I had originally planned to continue straight from my undergraduate studies into a Ph.D. program in robotics. With the formative internship at Microsoft that helped me realize I could learn more in industry, I ended up having a more circuitous route to a doctorate degree.
It became clear to me that machine learning was the area in AI most primed for substantial real-world impact, and I wanted to learn this beyond the practical skills I was picking up at work. I read some papers, but wanted more formal education.
I didn’t want to tweak the innards of the algorithm for a couple percent improvement. I felt the value from the field would come mostly from applying this technology. So, I started with a professional master’s degree in computational linguistics at the University of Washington while working at Microsoft. Natural language processing, roughly synonymous with computational linguistics, is another sub-discipline within AI like machine learning.
I love language, it’s very relevant to meaning representation within AI, and this enabled me to gain training on applying machine learning without spending years of research tweaking a particular algorithm.
With that program complete, I then transitioned into the computational linguistics Ph.D. program at the University of Washington, where I earned my doctorate degree.

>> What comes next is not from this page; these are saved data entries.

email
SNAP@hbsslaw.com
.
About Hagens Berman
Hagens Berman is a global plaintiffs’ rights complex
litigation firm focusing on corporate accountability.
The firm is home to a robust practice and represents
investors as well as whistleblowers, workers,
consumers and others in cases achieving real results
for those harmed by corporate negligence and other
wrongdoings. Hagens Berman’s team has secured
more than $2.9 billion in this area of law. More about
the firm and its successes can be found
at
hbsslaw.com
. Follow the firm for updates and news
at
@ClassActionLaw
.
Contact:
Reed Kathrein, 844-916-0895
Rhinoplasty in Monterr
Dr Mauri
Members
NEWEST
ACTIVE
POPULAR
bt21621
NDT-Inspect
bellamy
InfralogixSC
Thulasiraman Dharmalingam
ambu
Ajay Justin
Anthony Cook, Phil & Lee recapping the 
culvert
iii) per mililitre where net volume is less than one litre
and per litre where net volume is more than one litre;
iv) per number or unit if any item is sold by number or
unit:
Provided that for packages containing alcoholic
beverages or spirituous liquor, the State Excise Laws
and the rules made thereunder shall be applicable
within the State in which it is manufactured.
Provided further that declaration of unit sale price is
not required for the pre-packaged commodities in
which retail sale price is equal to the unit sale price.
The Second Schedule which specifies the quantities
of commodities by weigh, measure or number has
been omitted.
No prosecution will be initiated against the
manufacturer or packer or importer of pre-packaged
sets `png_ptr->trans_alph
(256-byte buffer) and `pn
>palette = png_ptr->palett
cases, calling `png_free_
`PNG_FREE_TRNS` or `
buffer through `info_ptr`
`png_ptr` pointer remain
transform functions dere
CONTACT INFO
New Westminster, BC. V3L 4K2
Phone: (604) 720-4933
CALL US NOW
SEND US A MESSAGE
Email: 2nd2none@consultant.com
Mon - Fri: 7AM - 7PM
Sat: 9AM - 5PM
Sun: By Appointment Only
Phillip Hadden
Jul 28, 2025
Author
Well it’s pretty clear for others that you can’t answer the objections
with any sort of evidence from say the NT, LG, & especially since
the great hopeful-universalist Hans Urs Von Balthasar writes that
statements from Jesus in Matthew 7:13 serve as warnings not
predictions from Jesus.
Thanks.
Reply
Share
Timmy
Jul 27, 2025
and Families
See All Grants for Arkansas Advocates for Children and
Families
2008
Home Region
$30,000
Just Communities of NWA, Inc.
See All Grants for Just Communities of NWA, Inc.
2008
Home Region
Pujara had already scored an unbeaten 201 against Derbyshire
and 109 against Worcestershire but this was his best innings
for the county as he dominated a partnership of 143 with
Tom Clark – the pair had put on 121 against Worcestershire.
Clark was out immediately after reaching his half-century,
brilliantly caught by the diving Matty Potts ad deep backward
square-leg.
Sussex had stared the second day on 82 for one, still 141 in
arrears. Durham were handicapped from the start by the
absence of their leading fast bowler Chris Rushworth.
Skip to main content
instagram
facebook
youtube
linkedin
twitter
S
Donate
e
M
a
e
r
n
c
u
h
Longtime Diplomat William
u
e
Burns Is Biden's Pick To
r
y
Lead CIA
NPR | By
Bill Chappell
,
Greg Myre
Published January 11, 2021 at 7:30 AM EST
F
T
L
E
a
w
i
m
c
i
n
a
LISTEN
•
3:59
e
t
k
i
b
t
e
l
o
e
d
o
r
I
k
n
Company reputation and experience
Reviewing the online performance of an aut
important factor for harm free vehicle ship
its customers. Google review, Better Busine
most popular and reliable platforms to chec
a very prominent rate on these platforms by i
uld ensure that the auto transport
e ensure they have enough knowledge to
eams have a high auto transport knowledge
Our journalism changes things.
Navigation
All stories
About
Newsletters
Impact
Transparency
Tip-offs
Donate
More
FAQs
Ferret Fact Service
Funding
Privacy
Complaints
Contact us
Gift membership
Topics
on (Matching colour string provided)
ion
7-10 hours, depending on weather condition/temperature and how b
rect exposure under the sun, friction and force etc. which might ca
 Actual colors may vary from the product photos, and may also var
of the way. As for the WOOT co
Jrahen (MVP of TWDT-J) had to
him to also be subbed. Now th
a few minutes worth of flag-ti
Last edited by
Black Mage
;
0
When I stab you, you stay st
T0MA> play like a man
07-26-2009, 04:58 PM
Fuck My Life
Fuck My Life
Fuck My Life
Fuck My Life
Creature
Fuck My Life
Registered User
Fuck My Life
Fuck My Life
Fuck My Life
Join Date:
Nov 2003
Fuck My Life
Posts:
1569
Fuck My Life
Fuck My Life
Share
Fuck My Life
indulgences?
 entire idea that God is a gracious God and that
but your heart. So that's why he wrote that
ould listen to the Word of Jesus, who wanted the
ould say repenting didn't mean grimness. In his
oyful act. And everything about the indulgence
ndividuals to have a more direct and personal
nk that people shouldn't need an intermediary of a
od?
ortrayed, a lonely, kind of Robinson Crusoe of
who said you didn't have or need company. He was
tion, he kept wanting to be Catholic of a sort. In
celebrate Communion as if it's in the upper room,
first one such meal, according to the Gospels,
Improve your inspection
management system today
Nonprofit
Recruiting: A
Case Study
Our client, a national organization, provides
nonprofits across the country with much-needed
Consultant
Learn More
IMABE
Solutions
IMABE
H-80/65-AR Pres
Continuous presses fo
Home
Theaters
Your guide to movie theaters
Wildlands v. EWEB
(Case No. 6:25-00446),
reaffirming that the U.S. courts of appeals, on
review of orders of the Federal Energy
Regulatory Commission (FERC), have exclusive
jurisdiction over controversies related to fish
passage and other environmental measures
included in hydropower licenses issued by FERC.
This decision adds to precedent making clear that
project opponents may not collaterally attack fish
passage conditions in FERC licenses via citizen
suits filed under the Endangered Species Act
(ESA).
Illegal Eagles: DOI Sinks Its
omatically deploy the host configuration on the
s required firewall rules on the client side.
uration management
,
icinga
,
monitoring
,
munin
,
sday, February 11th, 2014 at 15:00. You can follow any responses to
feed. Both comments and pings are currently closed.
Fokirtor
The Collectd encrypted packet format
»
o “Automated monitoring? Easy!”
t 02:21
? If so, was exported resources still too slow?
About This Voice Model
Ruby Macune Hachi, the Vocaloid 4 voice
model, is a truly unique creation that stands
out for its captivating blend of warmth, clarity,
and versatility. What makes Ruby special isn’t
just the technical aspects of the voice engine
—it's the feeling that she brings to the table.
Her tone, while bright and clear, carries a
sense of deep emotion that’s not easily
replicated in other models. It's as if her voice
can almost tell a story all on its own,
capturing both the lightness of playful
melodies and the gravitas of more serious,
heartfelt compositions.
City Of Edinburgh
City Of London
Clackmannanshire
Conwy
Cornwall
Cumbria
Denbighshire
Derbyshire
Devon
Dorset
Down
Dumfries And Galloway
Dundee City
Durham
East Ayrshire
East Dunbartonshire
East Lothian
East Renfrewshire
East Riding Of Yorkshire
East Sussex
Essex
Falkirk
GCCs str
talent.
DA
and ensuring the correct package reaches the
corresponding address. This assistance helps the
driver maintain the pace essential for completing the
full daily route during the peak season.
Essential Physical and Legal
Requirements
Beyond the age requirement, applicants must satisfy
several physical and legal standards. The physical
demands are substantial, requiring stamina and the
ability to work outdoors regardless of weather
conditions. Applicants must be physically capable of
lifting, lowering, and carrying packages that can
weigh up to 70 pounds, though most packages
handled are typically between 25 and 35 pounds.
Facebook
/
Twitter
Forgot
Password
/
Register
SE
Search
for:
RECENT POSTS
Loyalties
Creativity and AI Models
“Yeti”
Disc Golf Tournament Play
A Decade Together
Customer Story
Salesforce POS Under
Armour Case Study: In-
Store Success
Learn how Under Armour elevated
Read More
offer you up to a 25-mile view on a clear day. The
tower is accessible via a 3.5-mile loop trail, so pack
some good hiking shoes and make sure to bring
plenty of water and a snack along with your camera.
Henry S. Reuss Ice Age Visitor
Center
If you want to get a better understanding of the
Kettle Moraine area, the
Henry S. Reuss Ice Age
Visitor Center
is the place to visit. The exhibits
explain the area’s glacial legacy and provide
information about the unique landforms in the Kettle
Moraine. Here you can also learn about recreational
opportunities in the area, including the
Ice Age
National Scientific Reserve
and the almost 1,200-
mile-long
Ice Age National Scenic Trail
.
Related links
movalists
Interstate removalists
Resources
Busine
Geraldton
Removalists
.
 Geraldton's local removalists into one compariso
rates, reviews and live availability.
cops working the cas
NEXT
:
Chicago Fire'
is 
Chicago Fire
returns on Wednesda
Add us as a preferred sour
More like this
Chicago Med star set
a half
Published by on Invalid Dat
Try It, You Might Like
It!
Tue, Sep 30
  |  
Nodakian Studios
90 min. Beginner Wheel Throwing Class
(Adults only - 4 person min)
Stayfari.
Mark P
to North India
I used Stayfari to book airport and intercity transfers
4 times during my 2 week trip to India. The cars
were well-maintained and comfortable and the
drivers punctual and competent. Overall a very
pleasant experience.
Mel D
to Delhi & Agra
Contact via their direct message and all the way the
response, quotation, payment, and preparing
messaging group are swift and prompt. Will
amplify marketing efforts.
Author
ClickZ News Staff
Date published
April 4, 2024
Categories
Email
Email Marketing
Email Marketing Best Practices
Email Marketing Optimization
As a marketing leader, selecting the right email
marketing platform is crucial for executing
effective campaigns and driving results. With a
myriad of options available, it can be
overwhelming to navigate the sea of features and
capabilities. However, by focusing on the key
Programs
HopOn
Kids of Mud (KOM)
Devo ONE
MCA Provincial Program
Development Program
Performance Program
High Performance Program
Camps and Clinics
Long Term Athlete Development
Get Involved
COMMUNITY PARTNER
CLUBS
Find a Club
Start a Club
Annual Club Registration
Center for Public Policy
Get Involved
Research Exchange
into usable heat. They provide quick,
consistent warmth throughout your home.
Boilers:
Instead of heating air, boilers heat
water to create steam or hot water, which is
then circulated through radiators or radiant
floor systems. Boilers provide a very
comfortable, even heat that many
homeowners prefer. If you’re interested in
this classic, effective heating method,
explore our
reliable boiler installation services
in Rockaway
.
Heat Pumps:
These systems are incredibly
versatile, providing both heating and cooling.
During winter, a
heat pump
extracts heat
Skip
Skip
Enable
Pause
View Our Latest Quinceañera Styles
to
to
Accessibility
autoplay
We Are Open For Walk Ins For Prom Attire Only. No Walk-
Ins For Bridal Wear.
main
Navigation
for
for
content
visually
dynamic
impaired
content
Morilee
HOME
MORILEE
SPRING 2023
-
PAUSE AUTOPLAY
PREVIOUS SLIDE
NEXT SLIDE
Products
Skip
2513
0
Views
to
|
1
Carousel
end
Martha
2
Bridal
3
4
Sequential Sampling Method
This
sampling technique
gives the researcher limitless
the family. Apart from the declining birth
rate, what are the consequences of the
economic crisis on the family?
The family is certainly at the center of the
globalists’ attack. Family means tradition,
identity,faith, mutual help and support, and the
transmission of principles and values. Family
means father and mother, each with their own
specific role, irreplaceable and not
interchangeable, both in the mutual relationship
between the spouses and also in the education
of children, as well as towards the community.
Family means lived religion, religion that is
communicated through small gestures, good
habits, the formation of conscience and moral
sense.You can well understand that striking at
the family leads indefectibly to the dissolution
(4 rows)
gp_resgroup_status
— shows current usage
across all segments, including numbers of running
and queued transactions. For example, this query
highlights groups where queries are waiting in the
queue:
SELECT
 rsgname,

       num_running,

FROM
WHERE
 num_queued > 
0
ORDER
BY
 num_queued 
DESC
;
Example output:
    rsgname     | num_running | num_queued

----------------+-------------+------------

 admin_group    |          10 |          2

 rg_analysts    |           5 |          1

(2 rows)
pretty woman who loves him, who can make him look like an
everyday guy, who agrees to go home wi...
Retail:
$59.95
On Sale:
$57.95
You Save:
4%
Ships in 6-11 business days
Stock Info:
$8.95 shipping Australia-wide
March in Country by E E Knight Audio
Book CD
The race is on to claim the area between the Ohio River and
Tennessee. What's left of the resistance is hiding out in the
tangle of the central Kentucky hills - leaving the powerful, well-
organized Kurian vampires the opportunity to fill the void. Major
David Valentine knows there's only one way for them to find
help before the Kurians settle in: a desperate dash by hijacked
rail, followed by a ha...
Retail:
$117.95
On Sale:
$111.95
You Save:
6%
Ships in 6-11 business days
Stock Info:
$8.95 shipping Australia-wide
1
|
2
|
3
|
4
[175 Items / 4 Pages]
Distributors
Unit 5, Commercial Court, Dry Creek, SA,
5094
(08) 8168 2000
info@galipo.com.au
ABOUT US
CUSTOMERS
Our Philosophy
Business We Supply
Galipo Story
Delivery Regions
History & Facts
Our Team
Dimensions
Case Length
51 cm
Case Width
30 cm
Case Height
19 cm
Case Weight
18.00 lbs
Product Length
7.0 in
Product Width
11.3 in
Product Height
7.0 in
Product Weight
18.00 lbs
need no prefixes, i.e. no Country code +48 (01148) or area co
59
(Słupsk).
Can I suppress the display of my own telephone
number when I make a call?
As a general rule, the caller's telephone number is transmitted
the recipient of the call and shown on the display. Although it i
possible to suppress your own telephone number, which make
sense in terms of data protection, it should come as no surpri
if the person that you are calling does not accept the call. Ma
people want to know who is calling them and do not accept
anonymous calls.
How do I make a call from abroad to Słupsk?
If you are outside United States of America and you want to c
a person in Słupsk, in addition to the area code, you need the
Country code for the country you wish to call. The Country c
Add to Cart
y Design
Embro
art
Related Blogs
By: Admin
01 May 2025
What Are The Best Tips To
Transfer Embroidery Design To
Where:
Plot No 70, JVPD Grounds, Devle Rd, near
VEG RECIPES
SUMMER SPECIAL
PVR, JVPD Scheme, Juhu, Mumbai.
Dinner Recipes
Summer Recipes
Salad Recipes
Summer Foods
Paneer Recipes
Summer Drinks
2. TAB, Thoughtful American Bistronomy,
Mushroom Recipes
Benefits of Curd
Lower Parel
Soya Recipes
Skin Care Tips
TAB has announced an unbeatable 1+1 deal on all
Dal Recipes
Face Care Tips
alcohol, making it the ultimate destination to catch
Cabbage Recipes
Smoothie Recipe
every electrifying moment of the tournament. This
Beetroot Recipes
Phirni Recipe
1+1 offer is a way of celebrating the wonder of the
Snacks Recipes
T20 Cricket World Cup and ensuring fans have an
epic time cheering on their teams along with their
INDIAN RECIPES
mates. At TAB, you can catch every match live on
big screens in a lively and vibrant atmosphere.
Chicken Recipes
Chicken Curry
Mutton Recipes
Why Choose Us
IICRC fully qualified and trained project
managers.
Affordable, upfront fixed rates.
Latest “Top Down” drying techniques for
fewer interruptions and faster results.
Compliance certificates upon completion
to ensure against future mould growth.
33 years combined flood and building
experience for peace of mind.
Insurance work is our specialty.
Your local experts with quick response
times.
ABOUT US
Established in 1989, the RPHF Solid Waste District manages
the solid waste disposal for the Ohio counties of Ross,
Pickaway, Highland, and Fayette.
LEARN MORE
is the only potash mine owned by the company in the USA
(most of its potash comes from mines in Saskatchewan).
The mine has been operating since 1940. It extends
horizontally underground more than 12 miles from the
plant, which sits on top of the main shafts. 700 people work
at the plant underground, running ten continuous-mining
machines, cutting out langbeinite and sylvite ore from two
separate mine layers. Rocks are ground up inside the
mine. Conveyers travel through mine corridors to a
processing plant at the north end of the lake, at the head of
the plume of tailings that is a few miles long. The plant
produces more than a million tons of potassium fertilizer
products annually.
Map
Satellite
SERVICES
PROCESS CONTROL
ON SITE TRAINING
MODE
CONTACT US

My research in graduate school focused on a variety of areas: information extraction, relation extraction, knowledge representation, and conceptual hierarchy. I was focused on practical applications and my career in industry, so I treated this time as an opportunity to learn how to conduct academic research.
I love learning well beyond formal education. I own and have taken over a hundred of The Great Courses. I frequently study courses on Udemy, where I have about half as many courses. I’m constantly reading or listening to non-fiction audiobooks if not engaged with a course.
I’ve found that in most areas I learn outside of a dedicated, focused study program where I’m doing homework and spend a ton of effort, I don’t learn as well as I did when I’m in school.
While I do study this intensively sometimes, I more commonly treat these learning opportunities as ways of expanding my awareness so I can make connections I wouldn’t otherwise have noticed. I can then dig deeper into the handful of areas of relevance as opportunities arise.
Beyond this context expansion, there are some areas where I’ve spent extra time learning that warrant mention.
Humans encode their knowledge into encyclopedias and dictionaries. While everyone who has edited Wikipedia has some idea how to build an encyclopedia, dictionaries are more interesting. They systematically represent the concepts we use to communicate, which is relevant to the meaning representation and natural language processing sub-disciplines of AI I’m fascinated by.
In addition to reading books on the topic–The Oxford Guide to Practical Lexicography is among my ten favorite books–I’ve also participated in Lexicom, the premiere workshop for training lexicographers to build dictionaries.
On a completely separate track, working in a field where most of the value is in the form of intellectual property, I also have a substantial interest in patent law. This, and the thought of someday running my own company encouraged me to learn the US patent system.
I studied for and passed the patent bar, becoming a licensed patent agent. This enables me to practice law in the form of prosecuting patent applications as well as handling appeals and review proceedings before the US Patent and Trademark Organization.
In college, I spent some time studying philosophy since this is the field that studies the nature of knowledge and how it’s formed. In addition to this, I also graduated from a three-year philosophy program at the Objectivist Academic Center.